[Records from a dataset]

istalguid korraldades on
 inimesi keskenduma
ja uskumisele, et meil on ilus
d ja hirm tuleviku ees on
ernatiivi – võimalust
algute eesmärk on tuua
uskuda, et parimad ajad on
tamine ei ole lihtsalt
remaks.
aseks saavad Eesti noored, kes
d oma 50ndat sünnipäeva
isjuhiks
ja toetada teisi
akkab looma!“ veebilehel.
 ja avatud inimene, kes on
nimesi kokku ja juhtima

> Task objective:
Send back each record exactly as it stands.

> Written reply:
istalguid korraldades on
 inimesi keskenduma
ja uskumisele, et meil on ilus
d ja hirm tuleviku ees on
ernatiivi – võimalust
algute eesmärk on tuua
uskuda, et parimad ajad on
tamine ei ole lihtsalt
remaks.
aseks saavad Eesti noored, kes
d oma 50ndat sünnipäeva
isjuhiks
ja toetada teisi
akkab looma!“ veebilehel.
 ja avatud inimene, kes on
nimesi kokku ja juhtima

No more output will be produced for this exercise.